PROBLEMS TO SOLVE
- a) Print the glusterfind patch word for word, beginning at the words "Blob Blame History" and stopping after "any file missing.".
- b) Carry on the glusterfind patch from its last line.

TEXT SHOWN Block Start

Blob Blame History Raw
From 87e6ea2cd63898c5d243b0f0c719f4f6347fb829 Mon Sep 17 00:00:00 2001
From: Milind Changire <mchangir@redhat.com>
Date: Thu, 5 Jan 2017 19:53:19 +0530
Subject: [PATCH 347/349] tools/glusterfind: handle offline bricks

Problem:
glusterfind is unable to copy remote output file to local node when a
remove-brick is in progress on the remote node. After copying remote
files, in the --full output listing path, a "sort -u" command is run on
the collected files. However, "sort" exits with an error code if it
finds any file missing.

Solution:
Maintain a map of (pid, output file) when the node commands are started
and remove the mapping for the pid for which the command returns an
error. Use the list of files present in the map for the "sort" command.

Backport of:
> Patch: https://review.gluster.org/16332
> Change-Id: Ie6e019037379f4cb163f24b1c65eb382efc2fb3b
> fixes: bz#1410439
> Signed-off-by: Milind Changire <mchangir@redhat.com>
> Signed-off-by: Shwetha K Acharya <sacharya@redhat.com>

BUG: 1789447
Change-Id: Ie6e019037379f4cb163f24b1c65eb382efc2fb3b
Signed-off-by: Kotresh HR <khiremat@redhat.com>
Reviewed-on: https://code.engineering.redhat.com/gerrit/189214
Tested-by: RHGS Build Bot <nigelb@redhat.com>
Reviewed-by: Sunny Kumar <sunkumar@redhat.com>
---
 tools/glusterfind/src/gfind_py2py3.py | 25 ++++++++++++++
 tools/glusterfind/src/main.py         | 61 +++++++++++++++++++++--------------
 2 files changed, 61 insertions(+), 25 deletions(-)

TEXT SHOWN Block End
EXERCISE DATA Block Start

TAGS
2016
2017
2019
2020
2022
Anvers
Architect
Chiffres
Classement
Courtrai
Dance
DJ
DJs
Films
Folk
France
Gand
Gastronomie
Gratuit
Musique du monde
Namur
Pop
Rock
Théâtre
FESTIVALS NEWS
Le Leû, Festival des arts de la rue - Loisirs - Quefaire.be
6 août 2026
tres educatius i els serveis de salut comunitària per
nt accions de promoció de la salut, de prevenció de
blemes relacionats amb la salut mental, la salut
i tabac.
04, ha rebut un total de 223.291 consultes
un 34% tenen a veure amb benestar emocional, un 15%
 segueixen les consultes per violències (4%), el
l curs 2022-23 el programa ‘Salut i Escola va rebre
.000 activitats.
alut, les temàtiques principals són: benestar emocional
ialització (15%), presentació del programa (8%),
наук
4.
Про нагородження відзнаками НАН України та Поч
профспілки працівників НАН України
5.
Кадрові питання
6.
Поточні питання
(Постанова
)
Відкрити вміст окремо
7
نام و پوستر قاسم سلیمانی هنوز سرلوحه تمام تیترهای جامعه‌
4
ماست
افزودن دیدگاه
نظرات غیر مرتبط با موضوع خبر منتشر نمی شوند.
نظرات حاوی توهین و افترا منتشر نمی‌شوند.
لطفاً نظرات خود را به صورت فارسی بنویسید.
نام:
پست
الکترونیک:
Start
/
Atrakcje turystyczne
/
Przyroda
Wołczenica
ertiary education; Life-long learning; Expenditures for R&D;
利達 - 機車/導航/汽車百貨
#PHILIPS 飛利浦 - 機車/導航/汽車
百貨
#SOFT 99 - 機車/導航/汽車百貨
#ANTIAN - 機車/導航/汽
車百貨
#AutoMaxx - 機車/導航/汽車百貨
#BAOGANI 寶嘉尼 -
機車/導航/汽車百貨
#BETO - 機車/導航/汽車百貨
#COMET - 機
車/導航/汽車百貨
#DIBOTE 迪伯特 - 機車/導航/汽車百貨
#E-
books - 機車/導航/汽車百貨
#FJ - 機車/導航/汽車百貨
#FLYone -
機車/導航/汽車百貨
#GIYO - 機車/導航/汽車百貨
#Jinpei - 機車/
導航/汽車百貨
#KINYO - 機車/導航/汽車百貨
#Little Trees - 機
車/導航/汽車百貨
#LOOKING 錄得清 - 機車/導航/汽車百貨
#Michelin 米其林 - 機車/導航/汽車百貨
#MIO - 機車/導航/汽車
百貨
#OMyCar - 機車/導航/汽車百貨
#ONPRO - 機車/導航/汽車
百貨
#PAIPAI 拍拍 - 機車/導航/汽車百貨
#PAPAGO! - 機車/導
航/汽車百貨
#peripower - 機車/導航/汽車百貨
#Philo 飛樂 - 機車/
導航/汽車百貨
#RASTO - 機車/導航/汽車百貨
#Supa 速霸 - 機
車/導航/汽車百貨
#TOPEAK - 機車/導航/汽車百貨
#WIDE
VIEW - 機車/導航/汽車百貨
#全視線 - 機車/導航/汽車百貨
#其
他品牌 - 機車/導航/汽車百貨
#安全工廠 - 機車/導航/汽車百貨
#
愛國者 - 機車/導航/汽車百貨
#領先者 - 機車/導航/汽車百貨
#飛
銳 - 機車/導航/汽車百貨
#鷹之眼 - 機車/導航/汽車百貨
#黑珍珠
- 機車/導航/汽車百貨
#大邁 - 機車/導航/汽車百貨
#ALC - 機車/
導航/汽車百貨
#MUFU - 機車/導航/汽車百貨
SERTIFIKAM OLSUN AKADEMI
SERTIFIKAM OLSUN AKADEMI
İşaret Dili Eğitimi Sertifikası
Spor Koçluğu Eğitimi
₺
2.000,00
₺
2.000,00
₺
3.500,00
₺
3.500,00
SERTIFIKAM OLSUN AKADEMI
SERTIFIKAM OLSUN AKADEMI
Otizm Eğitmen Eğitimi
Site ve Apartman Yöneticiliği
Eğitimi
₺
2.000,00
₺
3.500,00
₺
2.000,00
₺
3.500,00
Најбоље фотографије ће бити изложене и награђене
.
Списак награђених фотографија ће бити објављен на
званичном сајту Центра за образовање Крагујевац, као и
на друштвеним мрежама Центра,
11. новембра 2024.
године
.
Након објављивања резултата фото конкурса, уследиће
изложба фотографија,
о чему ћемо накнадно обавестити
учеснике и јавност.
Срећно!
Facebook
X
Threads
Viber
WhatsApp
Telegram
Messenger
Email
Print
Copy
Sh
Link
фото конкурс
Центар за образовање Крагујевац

EXERCISE DATA Block End

ANSWERS
- a)
Blob Blame History Raw
From 87e6ea2cd63898c5d243b0f0c719f4f6347fb829 Mon Sep 17 00:00:00 2001
From: Milind Changire <mchangir@redhat.com>
Date: Thu, 5 Jan 2017 19:53:19 +0530
Subject: [PATCH 347/349] tools/glusterfind: handle offline bricks

Problem:
glusterfind is unable to copy remote output file to local node when a
remove-brick is in progress on the remote node. After copying remote
files, in the --full output listing path, a "sort -u" command is run on
the collected files. However, "sort" exits with an error code if it
finds any file missing.

- b)
diff --git a/tools/glusterfind/src/gfind_py2py3.py b/tools/glusterfind/src/gfind_py2py3.py
index 1d41ec5..87324fb 100644
--- a/tools/glusterfind/src/gfind_py2py3.py
+++ b/tools/glusterfind/src/gfind_py2py3.py
@@ -40,6 +40,19 @@ if sys.version_info >= (3,):
     def gfind_history_changelog_done(libgfc, clfile):
         return libgfc.gf_history_changelog_done(clfile.encode())
 
+    def gfind_write_row(f, row, field_separator, p_rep, row_2_rep):
+        f.write(u"{0}{1}{2}{3}{4}\n".format(row,
+                                            field_separator,
+                                            p_rep,
+                                            field_separator,
+                                            row_2_rep))
+
+    def gfind_write(f, row, field_separator, p_rep):
+        f.write(u"{0}{1}{2}\n".format(row,
+                                      field_separator,
+                                      p_rep))
+
+
 else:
 
     # Raw conversion of bytearray to string
@@ -61,3 +74,15 @@ else:
 
     def gfind_history_changelog_done(libgfc, clfile):
         return libgfc.gf_history_changelog_done(clfile)
+
+    def gfind_write_row(f, row, field_separator, p_rep, row_2_rep):
+        f.write(u"{0}{1}{2}{3}{4}\n".format(row,
+                                            field_separator,
+                                            p_rep,
+                                            field_separator,
+                                            row_2_rep).encode())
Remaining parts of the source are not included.